== WHAT NEEDS TO BE DONE ==
Across all the records, filter for lines with the word "Cookies" and copy them.

== AVAILABLE DATA ==
-=-=-

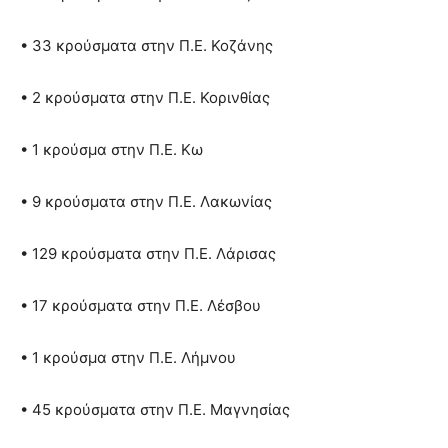
• 33 κρούσματα στην Π.Ε. Κοζάνης
• 2 κρούσματα στην Π.Ε. Κορινθίας
• 1 κρούσμα στην Π.Ε. Κω
• 9 κρούσματα στην Π.Ε. Λακωνίας
• 129 κρούσματα στην Π.Ε. Λάρισας
• 17 κρούσματα στην Π.Ε. Λέσβου
• 1 κρούσμα στην Π.Ε. Λήμνου
• 45 κρούσματα στην Π.Ε. Μαγνησίας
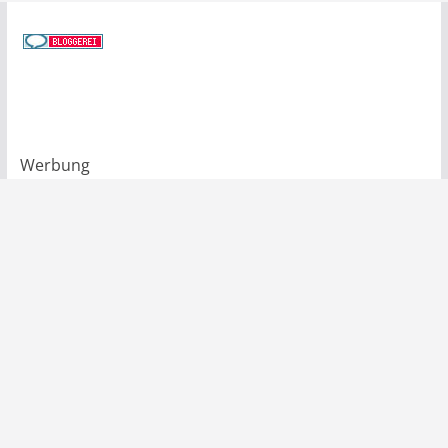
Werbung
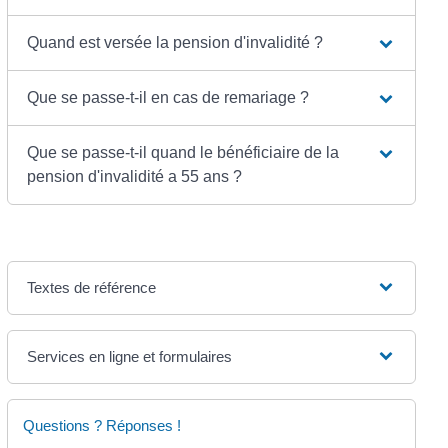
Quand est versée la pension d'invalidité ?
Que se passe-t-il en cas de remariage ?
Que se passe-t-il quand le bénéficiaire de la
pension d'invalidité a 55 ans ?
Textes de référence
Services en ligne et formulaires
Questions ? Réponses !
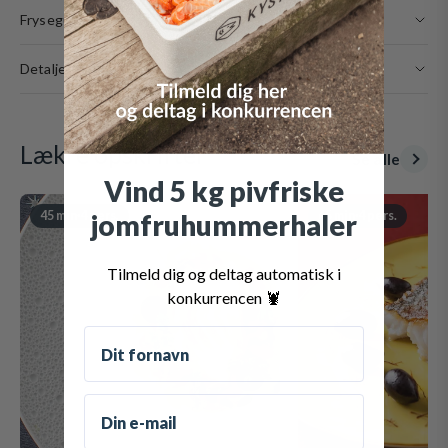
Fryseguide
Detaljer
Lækre opskrifter
Se alle
Vind 5 kg pivfriske
45 min
·
4 pers.
65 min
·
4 pers.
jomfruhummerhaler
Tilmeld dig og deltag automatisk i
konkurrencen 🦞
Fornavn
Email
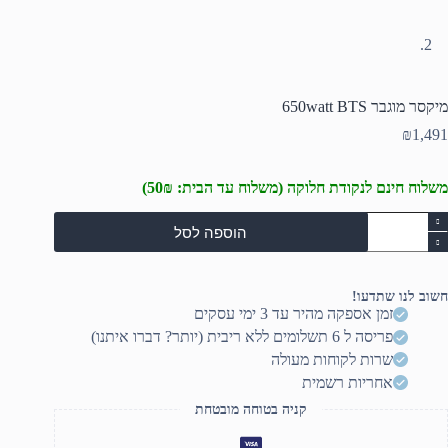
מיקסר מוגבר 650watt BTS
₪
1,491
משלוח חינם לנקודת חלוקה (משלוח עד הבית: 50₪)
מות
הוספה לסל
ל
יקסר
וגבר
650wat
חשוב לנו שתדעו!
BT
זמן אספקה מהיר עד 3 ימי עסקים
פריסה ל 6 תשלומים ללא ריבית (יותר? דברו איתנו)
שרות לקוחות מעולה
אחריות רשמית
קניה בטוחה מובטחת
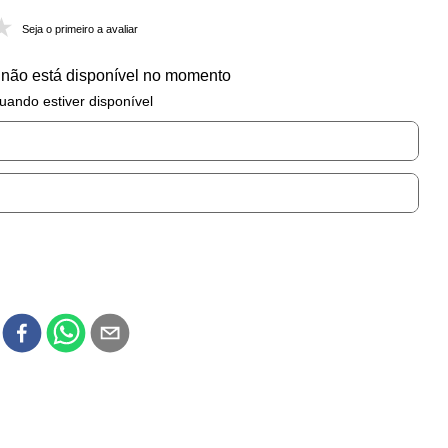
Seja o primeiro a avaliar
 não está disponível no momento
uando estiver disponível
r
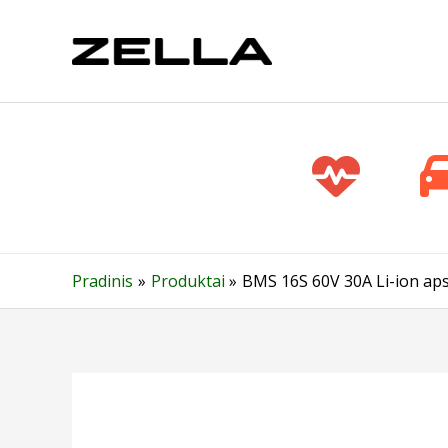
Pereiti
prie
turinio
Pradinis
Produktai
BMS 16S 60V 30A Li-ion aps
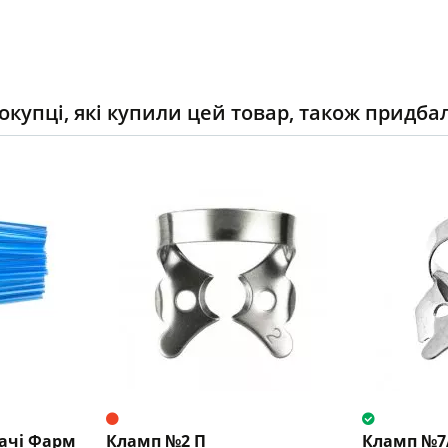
окупці, які купили цей товар, також придба
ачі Фарм
Кламп №2 П
Кламп №7A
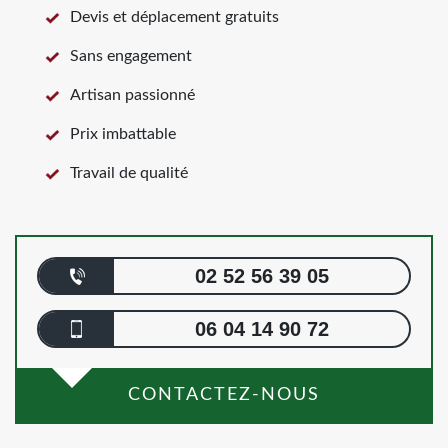
Devis et déplacement gratuits
Sans engagement
Artisan passionné
Prix imbattable
Travail de qualité
02 52 56 39 05
06 04 14 90 72
CONTACTEZ-NOUS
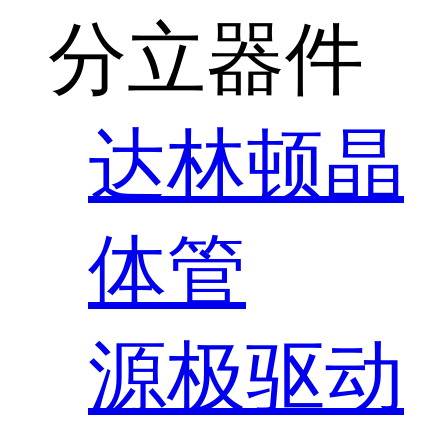
分立器件
达林顿晶
体管
源极驱动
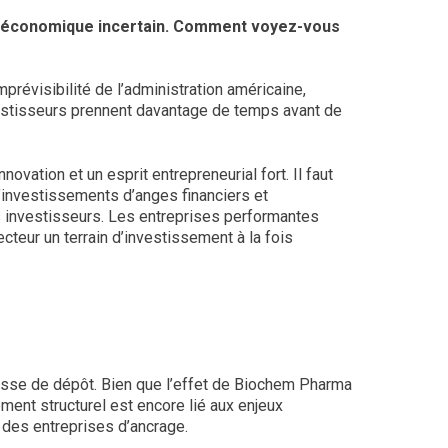
te économique incertain. Comment voyez-vous
révisibilité de l’administration américaine,
investisseurs prennent davantage de temps avant de
ovation et un esprit entrepreneurial fort. Il faut
d’investissements d’anges financiers et
les investisseurs. Les entreprises performantes
ecteur un terrain d’investissement à la fois
aisse de dépôt. Bien que l’effet de Biochem Pharma
ement structurel est encore lié aux enjeux
r des entreprises d’ancrage.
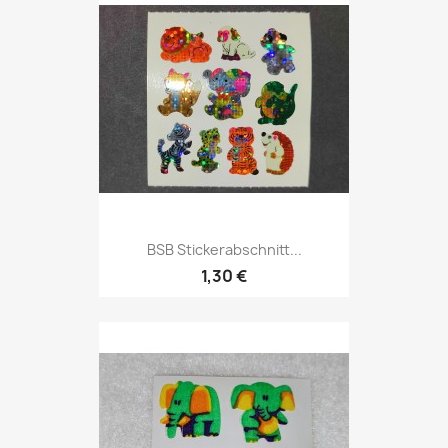
BSB Stickerabschnitt...
1,30 €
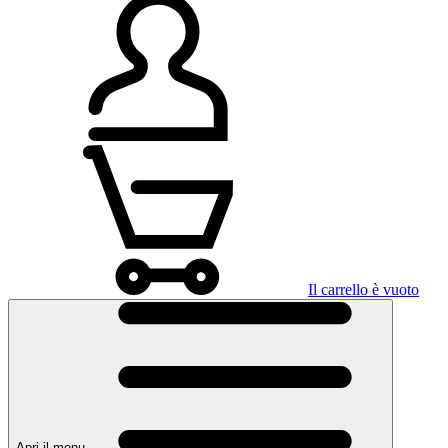
Il carrello è vuoto
Apri il menu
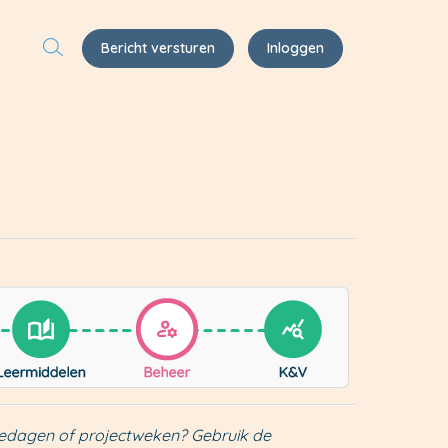
Bericht versturen
Inloggen
tudiedagen of projectweken? Gebruik de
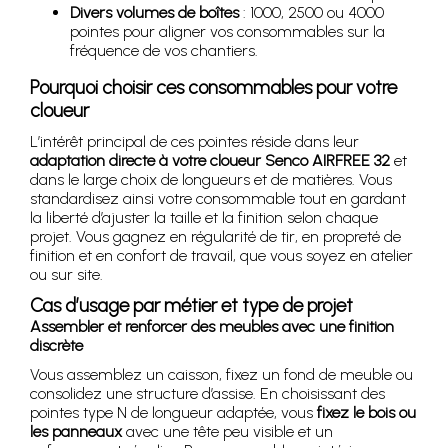
Divers volumes de boîtes
: 1000, 2500 ou 4000
pointes pour aligner vos consommables sur la
fréquence de vos chantiers.
Pourquoi choisir ces consommables pour votre
cloueur
L’intérêt principal de ces pointes réside dans leur
adaptation directe à votre cloueur Senco AIRFREE 32
et
dans le large choix de longueurs et de matières. Vous
standardisez ainsi votre consommable tout en gardant
la liberté d’ajuster la taille et la finition selon chaque
projet. Vous gagnez en régularité de tir, en propreté de
finition et en confort de travail, que vous soyez en atelier
ou sur site.
Cas d’usage par métier et type de projet
Assembler et renforcer des meubles avec une finition
discrète
Vous assemblez un caisson, fixez un fond de meuble ou
consolidez une structure d’assise. En choisissant des
pointes type N de longueur adaptée, vous
fixez le bois ou
les panneaux
avec une tête peu visible et un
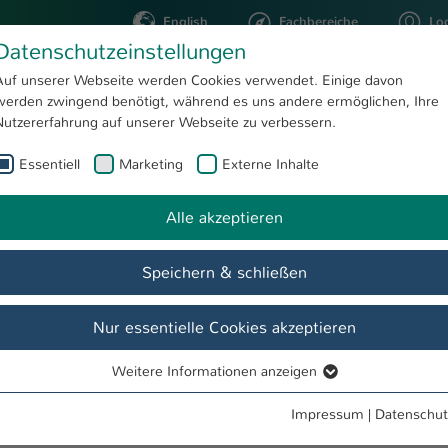
English
Fachbereiche
Lo
Datenschutzeinstellungen
Auf unserer Webseite werden Cookies verwendet. Einige davon
werden zwingend benötigt, während es uns andere ermöglichen, Ihre
STUDIUM
FORSCHUNG
Nutzererfahrung auf unserer Webseite zu verbessern.
Essentiell
Marketing
Externe Inhalte
rigitte Al Bosta
Alle akzeptieren
Speichern & schließen
Nur essentielle Cookies akzeptieren
Weitere Informationen anzeigen
Essentiell
Essentielle Cookies werden für grundlegende Funktionen der
Impressum
|
Datenschut
Webseite benötigt. Dadurch ist gewährleistet, dass die Webseite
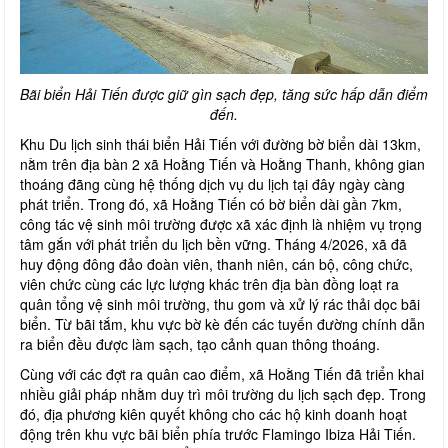
Bãi biển Hải Tiến được giữ gìn sạch đẹp, tăng sức hấp dẫn điểm
đến.
Khu Du lịch sinh thái biển Hải Tiến với đường bờ biển dài 13km,
nằm trên địa bàn 2 xã Hoằng Tiến và Hoằng Thanh, không gian
thoáng đãng cùng hệ thống dịch vụ du lịch tại đây ngày càng
phát triển. Trong đó, xã Hoằng Tiến có bờ biển dài gần 7km,
công tác vệ sinh môi trường được xã xác định là nhiệm vụ trọng
tâm gắn với phát triển du lịch bền vững. Tháng 4/2026, xã đã
huy động đông đảo đoàn viên, thanh niên, cán bộ, công chức,
viên chức cùng các lực lượng khác trên địa bàn đồng loạt ra
quân tổng vệ sinh môi trường, thu gom và xử lý rác thải dọc bãi
biển. Từ bãi tắm, khu vực bờ kè đến các tuyến đường chính dẫn
ra biển đều được làm sạch, tạo cảnh quan thông thoáng.
Cùng với các đợt ra quân cao điểm, xã Hoằng Tiến đã triển khai
nhiều giải pháp nhằm duy trì môi trường du lịch sạch đẹp. Trong
đó, địa phương kiên quyết không cho các hộ kinh doanh hoạt
động trên khu vực bãi biển phía trước Flamingo Ibiza Hải Tiến.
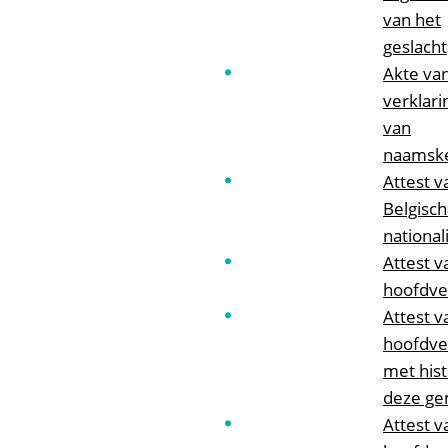
van het
geslacht
Akte va
verklari
van
naamsk
Attest v
Belgisc
nationali
Attest v
hoofdver
Attest v
hoofdver
met hist
deze g
Attest v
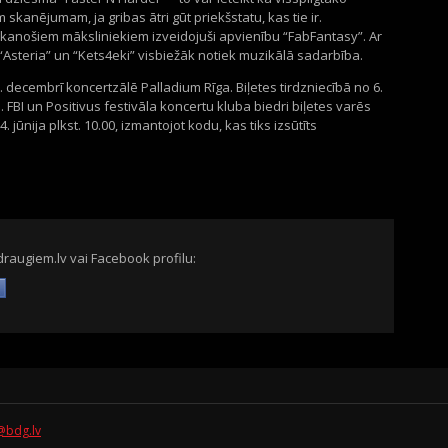
kanējumam, ja gribas ātri gūt priekšstatu, kas tie ir.
 skanošiem māksliniekiem izveidojuši apvienību “FabFantasy”. Ar
“Asteria” un “Kets4eki” visbiežāk notiek muzikālā sadarbība.
. decembrī koncertzālē Palladium Rīga.
Biļetes tirdzniecībā no 6.
lā. FBI un Positivus festivāla koncertu kluba biedri biļetes varēs
jūnija plkst. 10.00, izmantojot kodu, kas tiks izsūtīts
draugiem.lv vai Facebook profilu:
@bdg.lv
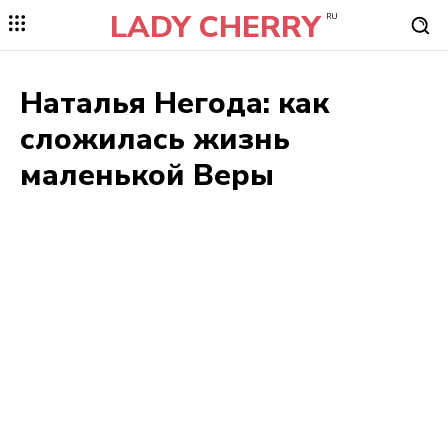
LADY CHERRY
RU
Наталья Негода: как
сложилась жизнь
маленькой Веры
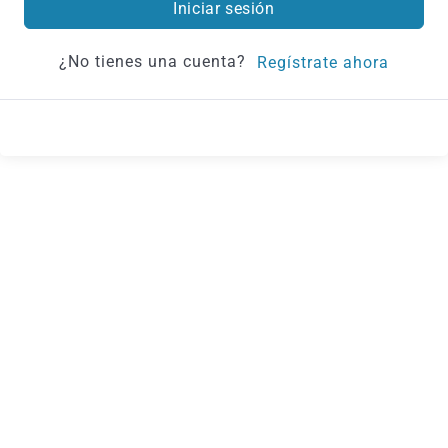
Iniciar sesión
¿No tienes una cuenta?
Regístrate ahora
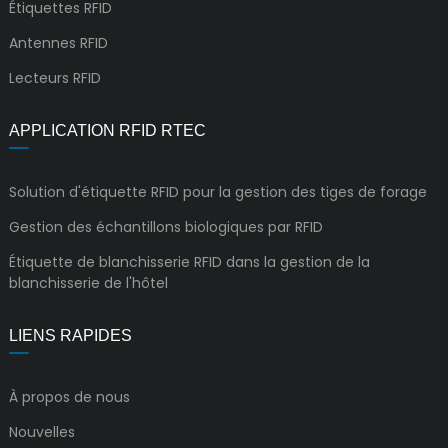
Étiquettes RFID
Antennes RFID
Lecteurs RFID
APPLICATION RFID RTEC
Solution d'étiquette RFID pour la gestion des tiges de forage
Gestion des échantillons biologiques par RFID
Étiquette de blanchisserie RFID dans la gestion de la
blanchisserie de l'hôtel
LIENS RAPIDES
À propos de nous
Nouvelles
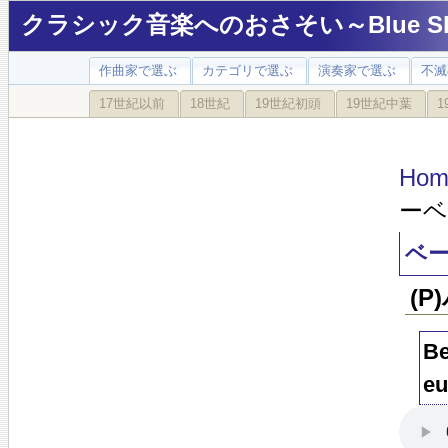
クラシック音楽へのおさそい～Blue Sky
作曲家で選ぶ
カテゴリで選ぶ
演奏家で選ぶ
不滅
17世紀以前
18世紀
19世紀初頭
19世紀中葉
1
Hom
ーベ
ベー
(P
Be
eu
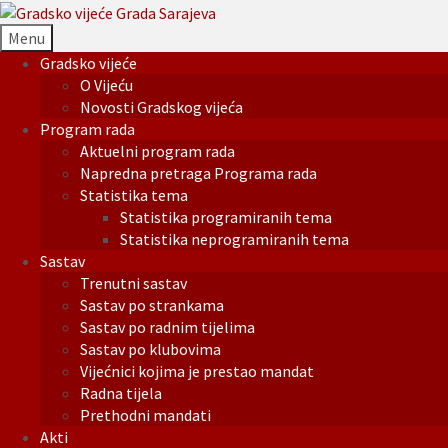
Menu
Gradsko vijeće
O Vijeću
Novosti Gradskog vijeća
Program rada
Aktuelni program rada
Napredna pretraga Programa rada
Statistika tema
Statistika programiranih tema
Statistika neprogramiranih tema
Sastav
Trenutni sastav
Sastav po strankama
Sastav po radnim tijelima
Sastav po klubovima
Vijećnici kojima je prestao mandat
Radna tijela
Prethodni mandati
Akti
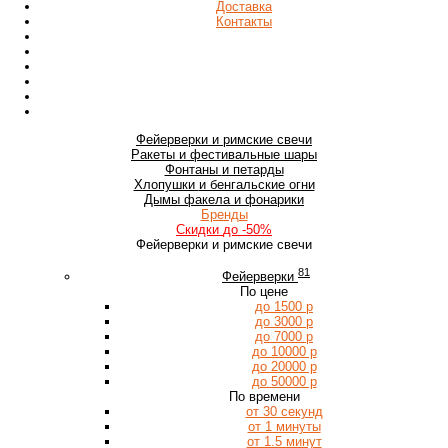
Доставка
Контакты
Фейерверки
и римские свечи
Ракеты
и фестивальные шары
Фонтаны
и петарды
Хлопушки
и бенгальские огни
Дымы
факела и фонарики
Бренды
Скидки
до -50%
Фейерверки и римские свечи
81
Фейерверки
По цене
до 1500 р
до 3000 р
до 7000 р
до 10000 р
до 20000 р
до 50000 р
По времени
от 30 секунд
от 1 минуты
от 1.5 минут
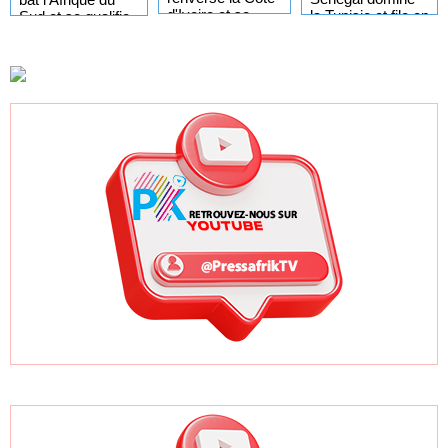
d'Ivoire et se
la Tunisie et file en
Sud et se qualifie
qualifie pour les
quarts de finale
pour les demi-
demi-finales
finales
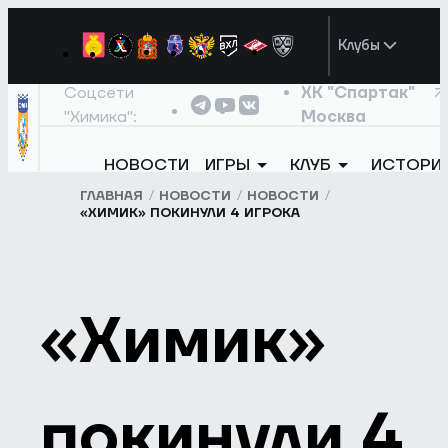
Клубы
Соцсети
ХК "Спартак"
"Химика":
Москва
НОВОСТИ
ИГРЫ
КЛУБ
ИСТОРИ
ГЛАВНАЯ
НОВОСТИ
НОВОСТИ
«ХИМИК» ПОКИНУЛИ 4 ИГРОКА
«Химик»
покинули 4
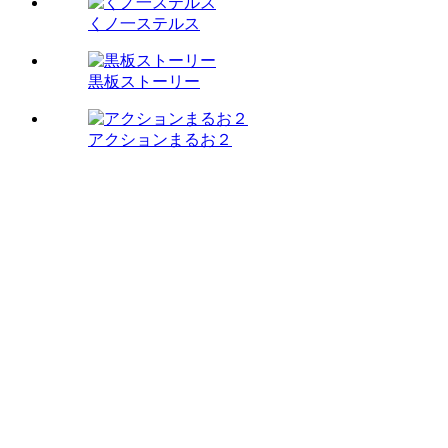
くノ一ステルス
黒板ストーリー
アクションまるお２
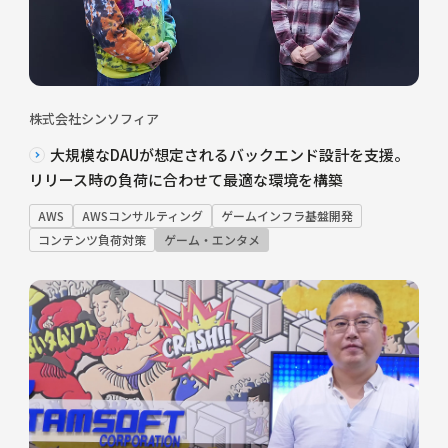
株式会社シンソフィア
大規模なDAUが想定されるバックエンド設計を支援。
リリース時の負荷に合わせて最適な環境を構築
AWS
AWSコンサルティング
ゲームインフラ基盤開発
コンテンツ負荷対策
ゲーム・エンタメ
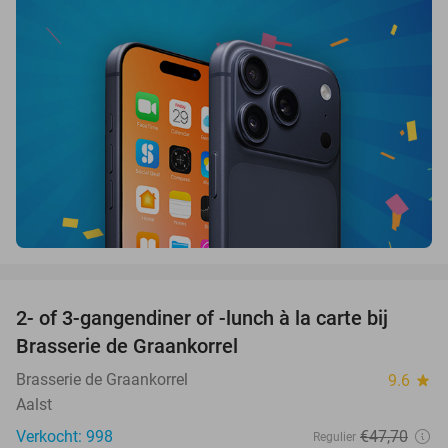
favorite_border
2- of 3-gangendiner of -lunch à la carte bij
44%
Brasserie de Graankorrel
Brasserie de Graankorrel
9.6
star
Aalst
Verkocht: 998
€47
,70
Regulier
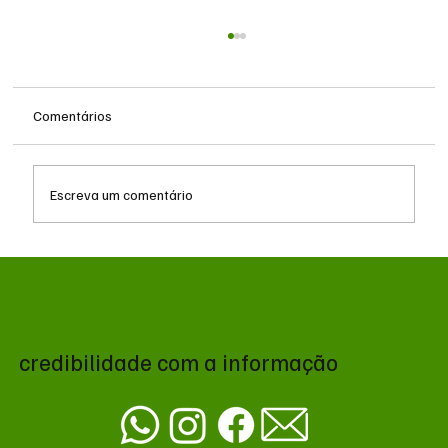
Comentários
Escreva um comentário
Queda do petróleo e geopolítica no Oriente
Médio pressionam cotações da soja em
Chicago
credibilidade com a informação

-=-=-

== EXERCISE RESULT ==
Auf unserer Webseite werden Cookies verwendet. Einige davon
Nur essentielle Cookies akzeptieren
Essentielle Cookies werden für grundlegende Funktionen der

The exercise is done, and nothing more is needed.